Camel Flu in Qatar! Threats to Players and Fans

Health Desk, Delhi Magazine: It is estimated that 1.5 million visitors from all over the world will come to the FIFA World Cup in Qatar. Gatherings on such a large scale always pose a potential risk of spreading infectious diseases, epidemiologists point out. As it turns out, the threat at the World Cup is not only COVID-19, but also camel flu.

camle flu in katar

Camel Flu is otherwise known as Middle East Respiratory Syndrome. It is a viral respiratory disease caused by the MERS-CoV coronavirus, which was first identified in Saudi Arabia in 2012. The threat of the virus is mainly in the Arabian Peninsula, but it has also been reported in other parts of the world. In August this year The World Health Organization (WHO) said 27 countries have reported cases of infection since the virus was first discovered, including Qatar.

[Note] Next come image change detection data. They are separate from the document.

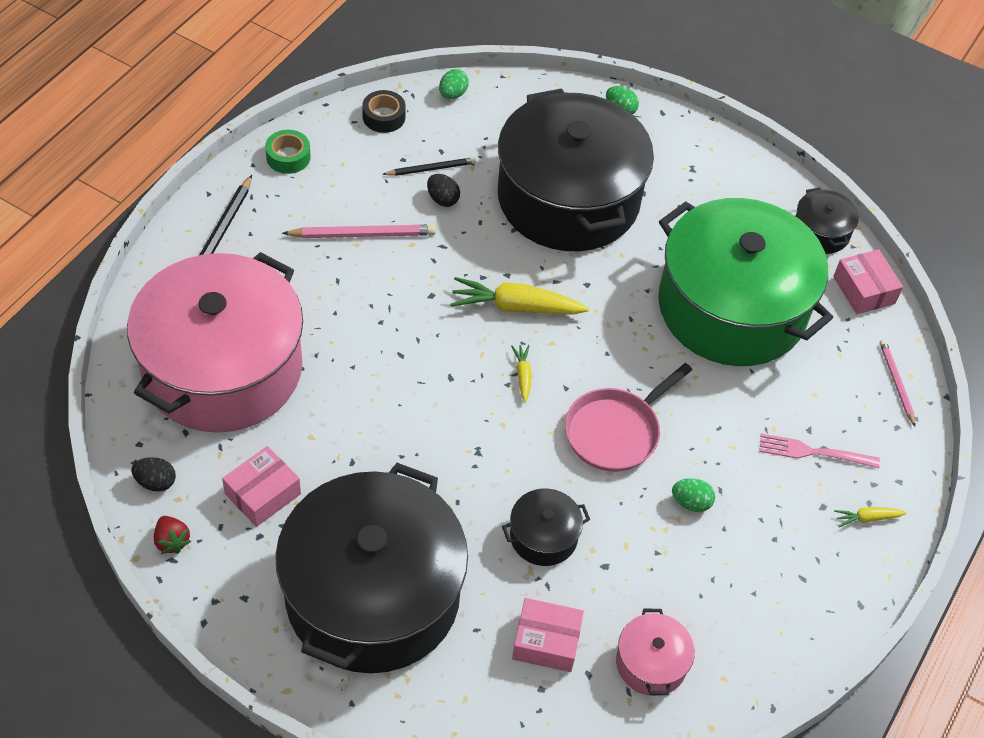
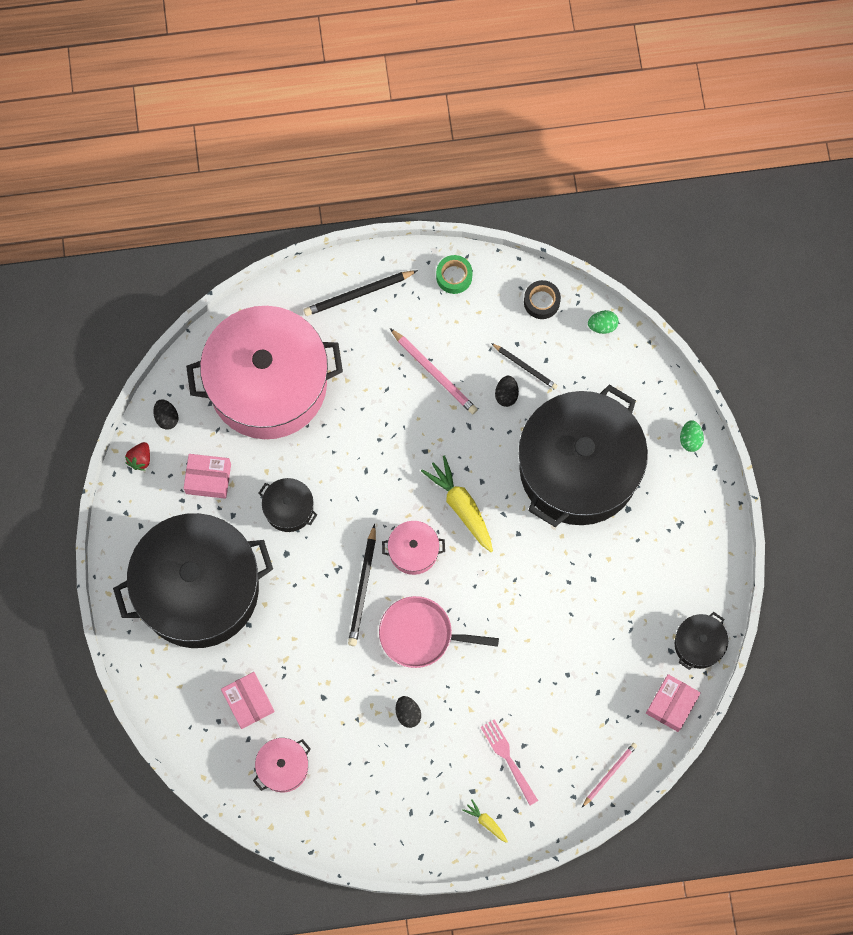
camera: 55 degrees right, 20 degrees up
black pot [502,489,590,566] -> black pot moved to [258,478,317,532]
yellow carrot [511,345,532,403] -> pink pot [382,521,445,575]
green pot [658,198,833,366] -> none
green egg [672,478,715,512] -> black egg [396,696,421,728]
none -> black pencil [348,524,376,646]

Camel flu is a zoonotic disease

The reservoir of the virus are dromedary camels. Humans can become infected with it through direct or indirect contact (feces, urine, milk, respiratory secretions) with infected animals. The risk of infection is also associated with the consumption of uncooked camel meat. Human-to-human transmission of the virus is possible, but occurs mainly through close contacts, epidemiologists point out.

Camel Flu Symptoms

MERS-CoV infection can be asymptomatic or mild. In some people, however, it can present as pneumonia with acute respiratory failure and even multiple organ failure, including kidney failure . The incubation period of the disease is on average 5-6 days. Symptoms of the disease are most often:

  1. fever,
  2. cough,
  3. dyspnoea,
  4. gastrointestinal symptoms,
  5. stomach pain,
  6. diarrhea and vomiting,
  7. headaches
  8. muscle and joint pains.

There is no vaccine against MERS-CoV. In the case of the disease, symptomatic treatment is used, depending on the condition of the patient.

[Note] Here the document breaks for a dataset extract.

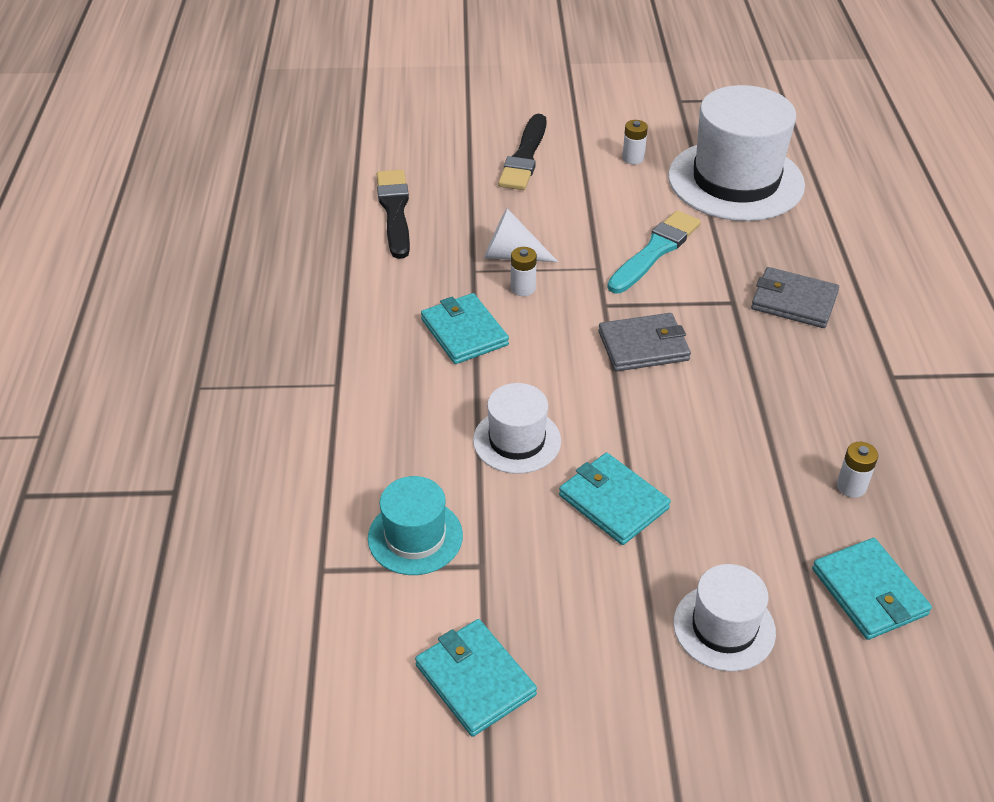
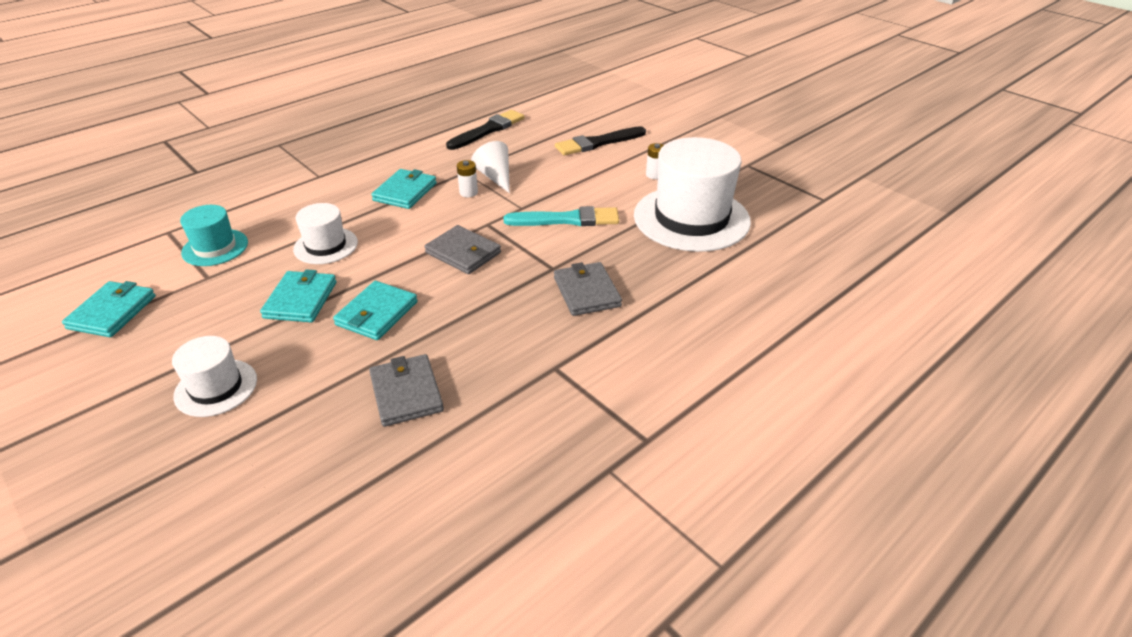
camera: 50 degrees right, 5 degrees down
turquoise wallet [812,538,932,640] -> turquoise wallet moved to [333,281,418,340]
white battery [837,442,878,498] -> grey wallet [369,354,444,427]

How to protect yourself from the Camel Flu?

The World Health Organization (WHO) recommends general hygiene measures, including regular hand washing before and after handling animals, and avoiding contact with sick animals. Also, be careful with animal products. As pointed out by the WHO, the consumption of milk and meat carries a high risk of infection with various pathogens, not only MERS-CoV.